Although Canadians tend to be polite and to love American money, they generally don't like Americans. Canadians love Obama and have celebrated his trip to Canada, but there is a trace of bitterness about the whole thing. Canadians are proud today because they believe that Obama's trip has once again validated the special relationship between the two countries and, in so doing, justified Canada's sense of global worth. At the same time, they resent having to rely on the United States to reaffirm their own sense of self.

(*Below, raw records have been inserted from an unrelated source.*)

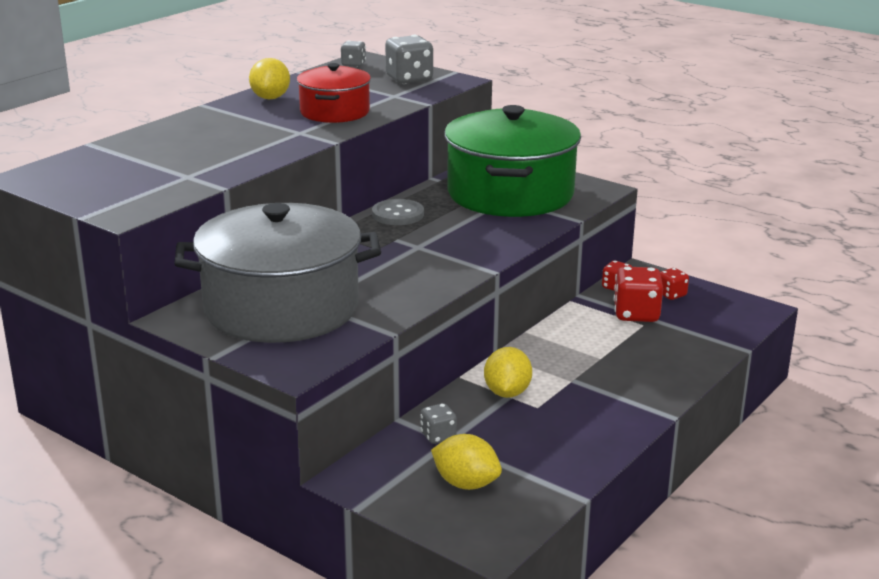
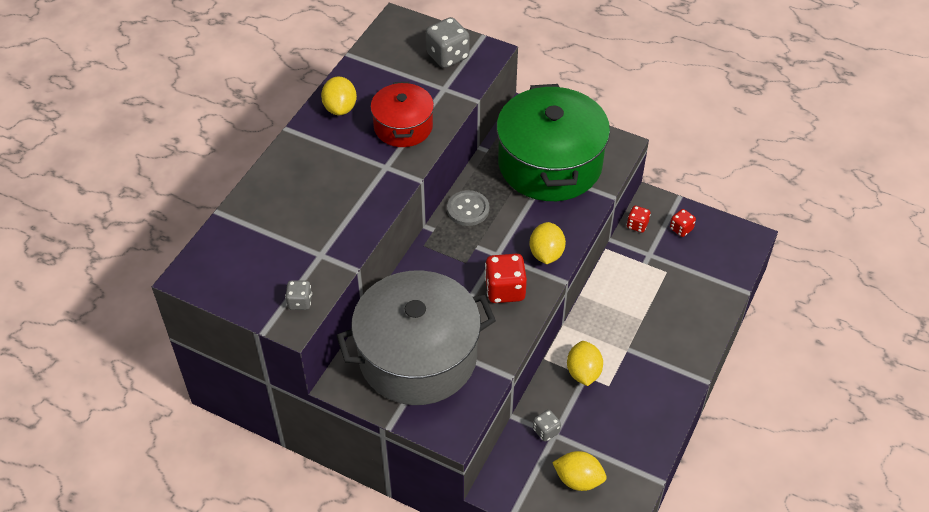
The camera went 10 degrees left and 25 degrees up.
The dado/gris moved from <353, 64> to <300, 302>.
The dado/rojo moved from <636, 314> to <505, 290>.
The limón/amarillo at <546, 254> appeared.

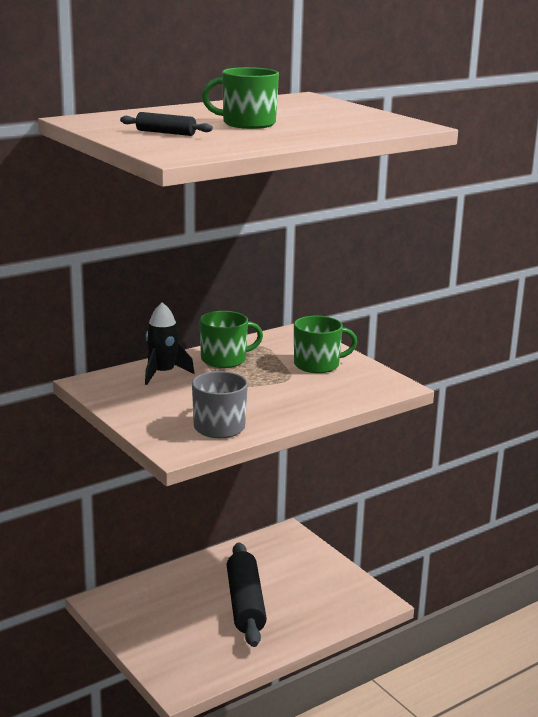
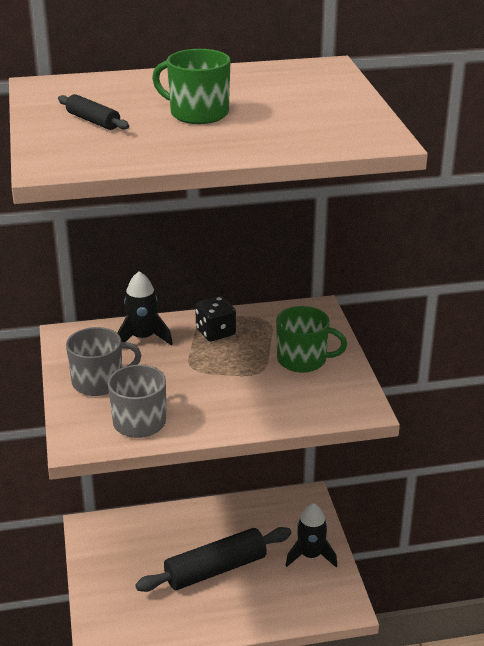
The camera went 25 degrees right and 10 degrees up.
The taza/gris at <99, 382> appeared.
The rodillo/negro at <245, 604> turned 45 degrees clockwise.
The taza/verde at <225, 359> was replaced by the dado/negro at <215, 332>.
The cohete/negro at <310, 555> appeared.

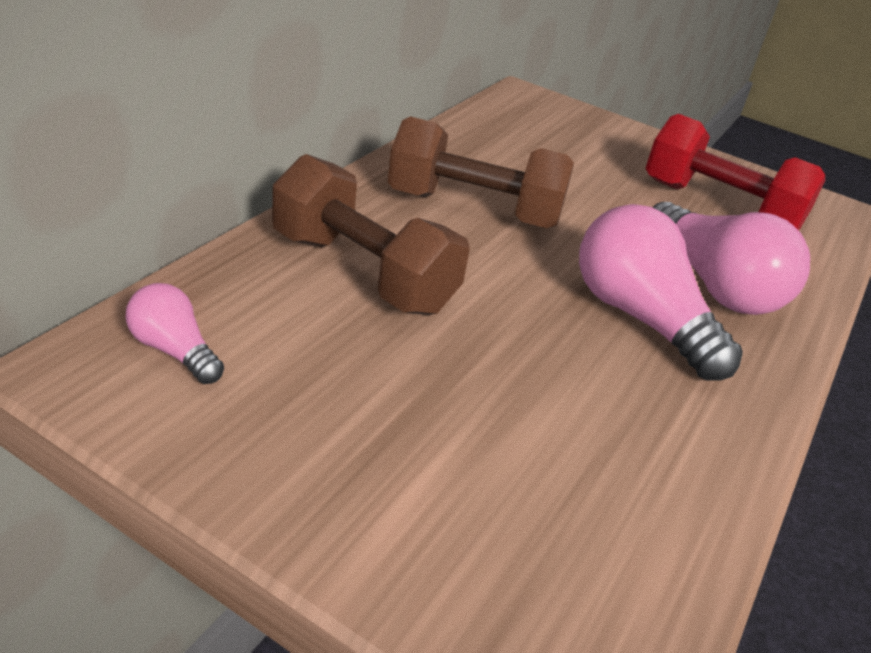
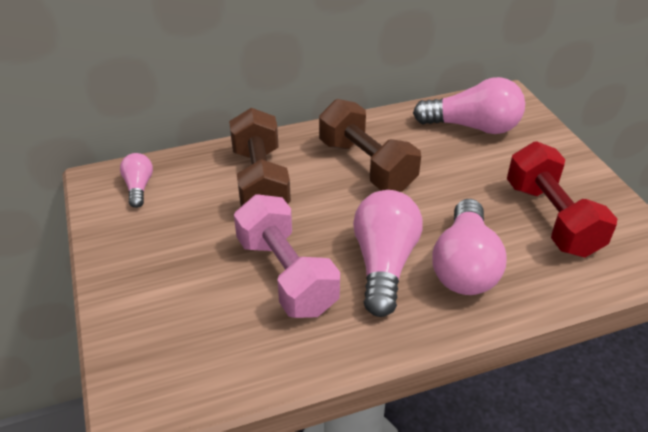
The camera went 45 degrees right and 5 degrees up.
The mancuerna/rosa at <286, 275> appeared.
The bombilla/rosa at <473, 127> appeared.

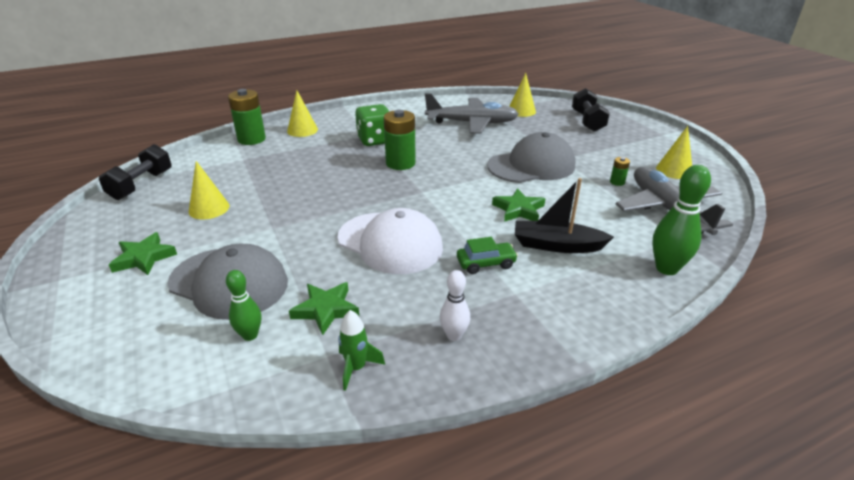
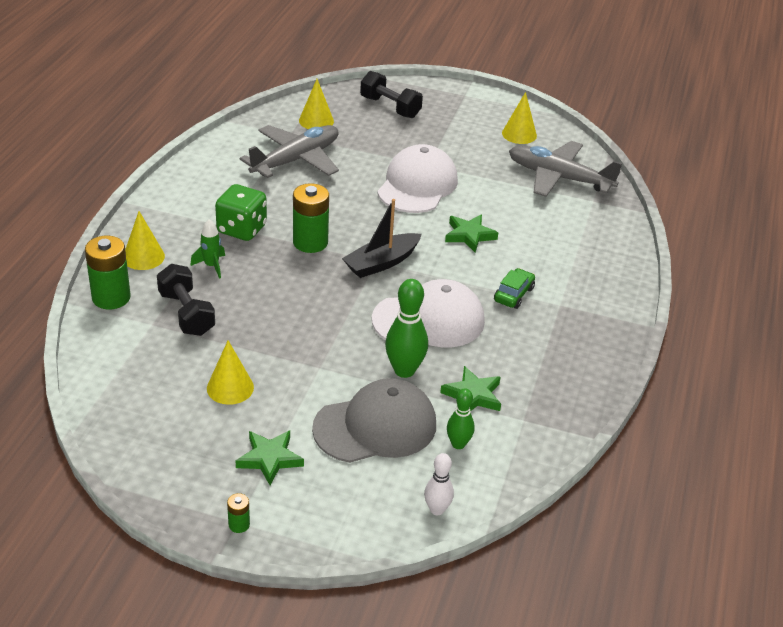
The camera went 50 degrees left and 5 degrees up.
The mancuerna/negro moved from <141, 185> to <186, 313>.
The cohete/verde moved from <356, 368> to <211, 266>.
The pila/verde moved from <617, 182> to <239, 525>.
The barco/negro moved from <557, 245> to <381, 263>.
The gorra/gris at <531, 166> became the gorra/blanco at <417, 185>.
The bolo/verde moved from <666, 268> to <404, 370>.
The bolo/blanco moved from <454, 335> to <437, 509>.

And, Canadians are all too aware that with Obama, America has once again proven to be Babe Ruth -- badly behaved, messy, ignoring the rules, but somehow, at the plate, able to confidently point to the sky and always -- no matter how improbable -- always hit it out of the park. Previous President Bush, on the other hand, had given Canadians hope. For a fleeting moment, the disheveled genius of the American experiment looked to have finally failed. In the Bush years, Canadians had a dream. They began to believe that their quiet, safe, and completely unoriginal approach to running a country had won out. And, they saw a time where the classic Canadian justification for it's own middling status, indoctrinated into each of us in Canada's public schools as a theory of history in which the allegedly more ethically and morally sound example of Canada's painfully slow political evolution was clearly far superior to the apparently obvious excesses of America's revolutionary spirit, was actually correct! Of course, this didn't happen. Obama was elected and Canadians found themselves in the familiar, if uncomfortable, position of vicariously living off the hope, energy and experimentation of the United States, coveting every step that America took towards once again searching for that ever elusive but always captivating dream of a more perfect union.

Despite the tortured self-reflexivity that Obama has inspired in many of us, Canadians, including Stephen Harper, can also be very practical. We know that the Obama administration has a plan for getting America out of the financial crisis, and we want in on it. In today's meeting, environmental policy and Afghanistan were discussed primarily to, I suggest, give the talks the gloss of a meeting between two world leaders. But, the really important issues were trade and jobs. This wasn't a meeting between two world leaders; it was more like a meeting between a CEO and a branch-plant manager. Stephen Harper, of the Canadian branch plant, brought his concerns to the table and asked President Obama to address them. For instance, Canadians don't like the Buy American clause in the American bailout and don't want to see anything like it in future financial reconstruction packages. Canadians' primary expectation of Prime Minister Harper was that he would convey this message. If Mr. Harper succeeded in this task as branch plant manager, Canadians will be pleased and will continue to regard him with a numb disdain that will ensure his continued tenure as Canadian Prime Minister.

It is only through understanding the strange confluence of anti-Americanism and Canada's economic dependence on the United States that we can really understand the significance of today's meetings in Ottawa. Ultimately, today's events will be at best a blip in the international press and a footnote in the history of the Obama administration. But, in Canada, this was monumental. Canadians were able to see on their own soil the glorious product of a vibrant and powerful American experiment. This made us celebrate even as it made us jealous. But, perhaps most of all, it gave us a sense that we might be on the radar of a real leader and that he might lift us out of the darkness too.